Chi si separa da chi?

Creato il 10 marzo 2013 da Golemino

Venezia e Mestre: un divorzio consensuale.

Dopo quattro tentativi non andati a buon fine, è in cantiere un altro referendum per dividere Venezia da Mestre e creare due comuni.

Io non ho ancora capito se è Venezia che vuole la secessione o se è Mestre a volersi emancipare.

Sono passati quasi dieci anni dall’ultimo referendum e il presidente del Mav (Movimento autonomia Venezia), avvocato Francesco Mario d’Elia, già promotore dei quattro referendum precedenti (il primo fu nel 1979, l’ultimo nel 2003) torna all’attacco depositando in Regione la proposta di legge d’iniziativa popolare dando così il via alla procedura.

Le due città, dotate ognuna di un proprio comune ed autonomia amministrativa, vennero unite da una legge fascista nel 1926 e da allora periodicamente riaffiorano malumori più meno concreti da entrambe le parti.

Fare Venezia e Mestre due città distinte a chi gioverebbe?
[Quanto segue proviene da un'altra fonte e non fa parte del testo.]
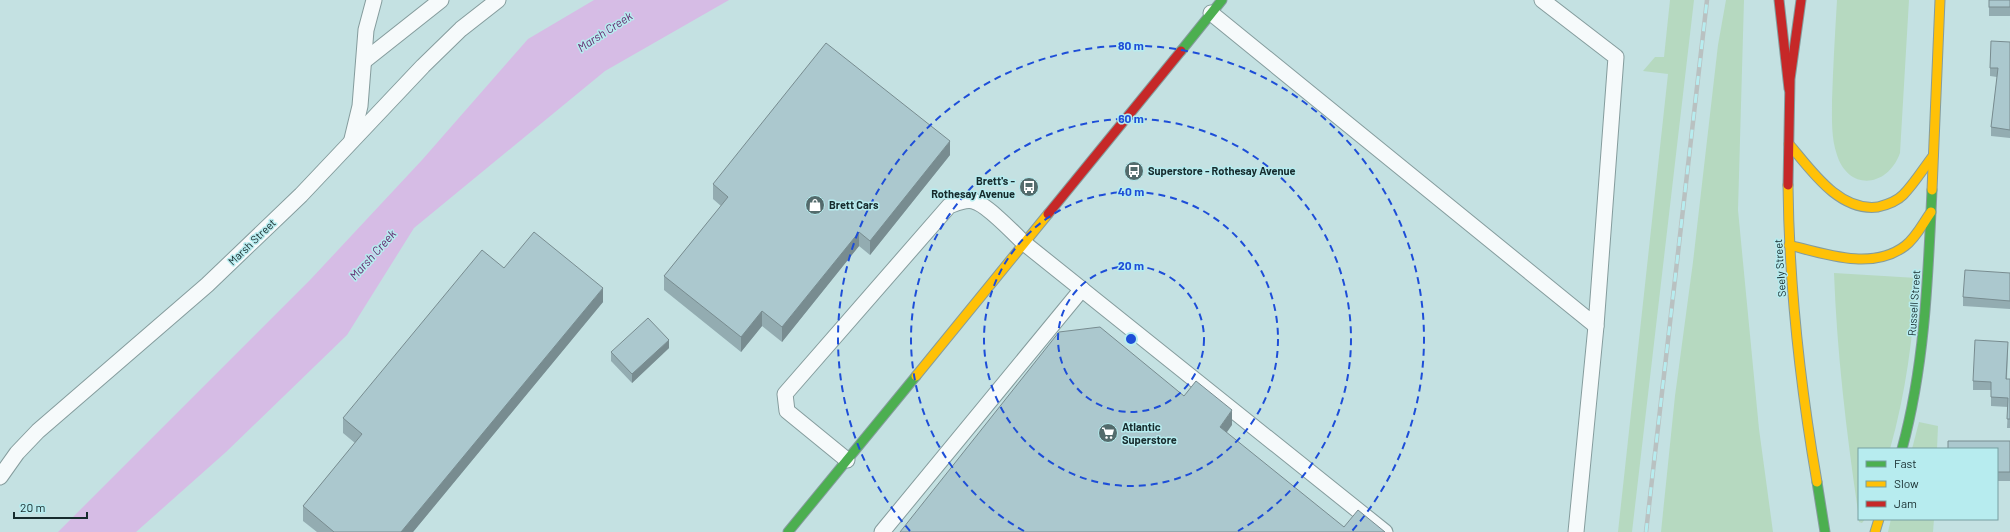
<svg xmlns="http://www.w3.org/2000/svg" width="2010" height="532" viewBox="0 0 2010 532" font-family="Barlow,sans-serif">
<rect width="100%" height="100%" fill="#c4e1e2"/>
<g fill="#b6d9c0">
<path d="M1670 0H1694L1632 532H1618L1668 74 1643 71 1655 57H1664Z"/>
<path d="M1726 0H1744L1738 210 1759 429 1773 532H1661L1675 396 1693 262 1718 45Z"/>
<path d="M1837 0H1909L1900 153C1888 187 1849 192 1837 155 1831 138 1832 119 1832 101 1833 67 1835 34 1837 0Z"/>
<path d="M1834 273 1917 278C1913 336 1906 393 1890 449H1859V519H1865L1862 523 1859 522V518C1847 437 1837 355 1834 273Z"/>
<path d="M1919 422 1938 426 1937 449H1912Z"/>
<path d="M1891 519H1934L1933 532H1888Z"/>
</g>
<path fill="#d6bce5" d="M594 0H729L605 71 414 228 347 335 226 452 136 532H58L310 280 422 160 528 39Z"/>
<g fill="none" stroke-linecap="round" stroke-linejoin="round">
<defs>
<g id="lane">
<path d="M1211 13 1596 326 1616 57 1542 0"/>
<path d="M364 61 441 0"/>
<path d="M352 139 360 106 366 30 374 0"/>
<path d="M847 460 787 411 785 394 949 206C957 203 965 199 973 201 985 203 1014 233 1024 243L1385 532"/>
<path d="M0 477 17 453 38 431 207 285 301 195 423 66 461 29 498 0"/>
<path d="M882 532 1082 289"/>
<path d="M1576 532 1596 326"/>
</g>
<g id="fast">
<path d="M1181 51 1222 0"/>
<path d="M1902 449C1925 365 1928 277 1932 190"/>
<path d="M1817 482 1825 532"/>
<path d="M788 532 916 376"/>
</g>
<g id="slow">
<path d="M1789 144C1811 170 1839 212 1878 207 1886 205 1897 201 1903 195 1914 184 1923 169 1933 156"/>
<path d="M1788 185C1789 284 1800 384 1817 482"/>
<path d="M1932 190 1940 0"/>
<path d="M1789 245C1825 254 1872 271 1905 246 1916 238 1923 223 1931 212"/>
<path d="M916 376 1048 214"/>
<path d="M1875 532 1879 519"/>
</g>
<g id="jam">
<path d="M1779 0 1789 89"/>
<path d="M1788 185 1790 79 1801 0"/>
<path d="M1048 214 1181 51"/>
</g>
</defs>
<use href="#lane" stroke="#859c9d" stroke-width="17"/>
<use href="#fast" stroke="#859c9d" stroke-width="11"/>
<use href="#slow" stroke="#859c9d" stroke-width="11"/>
<use href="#jam" stroke="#859c9d" stroke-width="11"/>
<use href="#lane" stroke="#f6fafb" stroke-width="15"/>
<use href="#fast" stroke="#4caf50" stroke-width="9"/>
<use href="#slow" stroke="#ffc107" stroke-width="9"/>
<use href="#jam" stroke="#c62828" stroke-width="9"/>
<defs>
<path id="rail" d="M1646 532 1707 0"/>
</defs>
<use href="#rail" stroke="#b9c1c1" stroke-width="4.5"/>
<use href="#rail" stroke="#b7ecef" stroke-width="3" stroke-dasharray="9" stroke-linecap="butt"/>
</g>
<g fill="#93acb1">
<rect x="1989" y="0" width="21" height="16"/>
<path d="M2010 42V138L1991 136V127L1997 77 1990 76V68Z"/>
<path d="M950 155 870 255 859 246 782 342 762 326 741 352 664 290V276L721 206 713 199V184Z"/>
<path d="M504 268 603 302 413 532H317L303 521V506L355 443 343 433V418Z"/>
<path d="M2010 273V309L1963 306V297Z"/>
<path d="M669 348 632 383 611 361V352Z"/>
<path d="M2008 350 2007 379H2010V428H2007L2008 407 1991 406V390H1973V381Z"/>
<path d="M2010 441V481H1997V449Z"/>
</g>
<g fill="#788c90">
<path d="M950 141V155L870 255V241Z"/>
<path d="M859 232V246L782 342V327Z"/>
<path d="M603 288V302L413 532H401Z"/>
<path d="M762 311V326L741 352V337Z"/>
<path d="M669 340V348L632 383V374Z"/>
<path d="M1232 410V425L1220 442V427Z"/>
</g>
<g fill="#abc8ce" stroke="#788c90">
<rect x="1989" y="0" width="21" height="7"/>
<path d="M1991 41 2010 42V130L1991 127 1998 68H1990Z"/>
<path d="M826 43 950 141 870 241 859 232 782 327 762 311 741 337 664 276 728 197 713 184Z"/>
<path d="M534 232 603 288 401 532H334L303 506 362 434 343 418 482 250 504 268Z"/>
<path d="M1965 270 2010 273V301L1963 297Z"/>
<path d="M648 318 669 340 632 374 611 352Z"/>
<path d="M1100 327 1184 396 1196 381 1232 410 1220 427 1344 527 1358 510 1385 532H900L1059 332Z"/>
<path d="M1975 340 2008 342 2006 379H2010V419H2007L2008 398 1991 397V382L1973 381Z"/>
<path d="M1948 441H2010V472H1997V449H1948Z"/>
</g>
<g fill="none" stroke="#1d4ed8" stroke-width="2" stroke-dasharray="7 5">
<circle cx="1131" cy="339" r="73"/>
<circle cx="1131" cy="339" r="147"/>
<path d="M1024 531A220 220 0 1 1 1238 531"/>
<path d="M910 531A293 293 0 1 1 1352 531"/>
</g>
<defs>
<symbol id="bus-disc" viewBox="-11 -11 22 22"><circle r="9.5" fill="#536b6c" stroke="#b7ecef"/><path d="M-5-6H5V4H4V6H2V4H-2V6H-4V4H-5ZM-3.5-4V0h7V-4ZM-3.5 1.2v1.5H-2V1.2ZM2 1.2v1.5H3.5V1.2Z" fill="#fff"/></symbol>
<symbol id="shop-disc" viewBox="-11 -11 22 22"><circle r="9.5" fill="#536b6c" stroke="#b7ecef"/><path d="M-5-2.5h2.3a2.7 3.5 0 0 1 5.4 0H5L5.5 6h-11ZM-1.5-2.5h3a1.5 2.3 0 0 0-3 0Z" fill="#fff"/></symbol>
<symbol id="supermarket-disc" viewBox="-11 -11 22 22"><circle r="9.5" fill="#536b6c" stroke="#b7ecef"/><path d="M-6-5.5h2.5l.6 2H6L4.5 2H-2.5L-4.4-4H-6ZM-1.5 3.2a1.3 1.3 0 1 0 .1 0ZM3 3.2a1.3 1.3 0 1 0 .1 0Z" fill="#fff"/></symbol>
</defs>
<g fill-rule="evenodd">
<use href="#bus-disc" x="1123" y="160" width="22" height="22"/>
<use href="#bus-disc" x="1018" y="176" width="22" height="22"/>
<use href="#shop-disc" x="804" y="194" width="22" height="22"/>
<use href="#supermarket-disc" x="1097" y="422" width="22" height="22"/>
</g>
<g text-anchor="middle" stroke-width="3" stroke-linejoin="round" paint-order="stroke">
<g font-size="11" font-weight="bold" fill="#162b2d" stroke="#b7ecef" text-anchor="start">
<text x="1148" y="175">Superstore - Rothesay Avenue</text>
<text x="1015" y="185" text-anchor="end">Brett's -<tspan x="1015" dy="13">Rothesay Avenue</tspan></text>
<text x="829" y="209">Brett Cars</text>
<text x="1122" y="431">Atlantic<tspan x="1122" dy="13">Superstore</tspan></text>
</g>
<g font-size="11" fill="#162b2d" stroke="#b7ecef">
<text transform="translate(252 242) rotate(-44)" y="4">Marsh Street</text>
<text transform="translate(1780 268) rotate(-94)" y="4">Seely Street</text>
<text transform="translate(1914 303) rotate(-86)" y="4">Russell Street</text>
</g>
<g font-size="12" font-style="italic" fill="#652c70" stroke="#b7ecef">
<text transform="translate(605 32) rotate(-33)" y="4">Marsh Creek</text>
<text transform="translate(373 255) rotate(-48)" y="4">Marsh Creek</text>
</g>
</g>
<circle cx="1131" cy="339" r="6" fill="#1d4ed8" stroke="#b7ecef" stroke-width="2"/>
<g font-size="12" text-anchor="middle" font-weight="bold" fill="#1d4ed8" stroke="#b7ecef" stroke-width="3" stroke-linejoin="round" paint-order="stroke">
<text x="1131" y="50">80 m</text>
<text x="1131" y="123">60 m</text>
<text x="1131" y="196">40 m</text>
<text x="1131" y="270">20 m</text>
</g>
<rect x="1858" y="448" width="140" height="72" fill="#b7ecef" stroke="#779fa1"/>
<rect x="1866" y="461" width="20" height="6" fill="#4caf50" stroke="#779fa1"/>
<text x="1894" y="468" font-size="12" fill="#162b2d">Fast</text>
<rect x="1866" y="481" width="20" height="6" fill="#ffc107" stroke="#779fa1"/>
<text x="1894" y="488" font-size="12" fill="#162b2d">Slow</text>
<rect x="1866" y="501" width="20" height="6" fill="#c62828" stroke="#779fa1"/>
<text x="1894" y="508" font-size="12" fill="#162b2d">Jam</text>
<path d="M14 512v6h73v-6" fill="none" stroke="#162b2d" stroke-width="2"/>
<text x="20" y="512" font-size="12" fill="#162b2d" stroke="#b7ecef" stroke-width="3" paint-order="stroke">20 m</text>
</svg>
Dal 1979 sono già stati fatti 4 referendum. Sono falliti tutti e in alcune non si è nemmeno raggiunto il quorum.

Ma allora quali sono i temi della discussione?

La sopravvivenza di Venezia è a rischio.

Venezia negli anni si sta trasformando in un museo, un luna park in cui si mangia, ci si diverte e si dorme.

Si vive sempre meno a Venezia: acqua alta, scomodità dei trasporti e mancanza di servizi essenziali, turismo invadente, alloggi con prezzi improponibili e scarse possibilità di occupazione se non nel settore turistico, portano ad un esodo verso la terraferma che si fa sempre più consistente. Una città non può chiamarsi tale senza abitanti.

La maggioranza dei Consiglieri Comunali proviene dalla terraferma.

E’ quindi opinione del MAV che gli amministratori non facciano gli interessi di Venezia ma che cerchino di approfittare della sua ricchezza, spremendola e sfruttandola fino all’osso per poi investire i profitti in strutture e servizi per la popolazione della terraferma.

Vengono chieste quindi due Comuni distinti che si occupino ognuno della propria area di competenza al meglio, risolvendo i problemi in maniera più efficace, pensando ad uno sviluppo che meglio si adegui alle potenzialità del territorio.

Con i tagli alla spesa pubblica degli ultimi anni è credibile un raddoppio delle uscite per la gestione della pubblica amministrazione?

I veneziani per riappropriarsi della propria città devono poterla gestire in autonomia.

Ereditari di una tradizione secolare ricchissima, i veneziani vedono scomparire a poco a poco le proprie tradizioni. Attività artigiane a rischio estinzione, appuntamenti culturali della città oramai in pasto ai geni del marketing turistico e la quiete dell’acqua agitata da navi da crociera e motoscafi, hanno messo a repentaglio l’orgoglio di essere veneziano perché la vera Venezia è un’altra cosa.

E Mestre? E la terraferma?

Le terre oltre il ponte in questi cento anni sono cresciute, maturate, acquisito identità.  Hanno delineato un futuro proprio in cui Venezia è una sorella alla pari, non una madre padrona.

Se queste considerazioni tecniche possono anche convincermi che una separazione sarebbe la cosa migliore, poi però mi viene in mente la malattia di veneziacentrismo dei suoi abitanti, l’idea mitica che hanno della loro città rispetto alle “campagne” oltre il ponte.

Un cambiamento del genere farebbe regredire la città di qualche secolo e non sono realmente convinta che una giunta di soli veneziani autoctoni riuscirebbe a contrastare i poteri forti generati soprattutto dal business del turismo sul quale si regge l’economia della città.

Venezia non riuscirebbe a mantenere i suoi costosi lifting quotidiani, cadrebbe a pezzi o verrebbe sommersa dalle acque.

Almeno avrebbe una fine gloriosa, direbbero alcuni.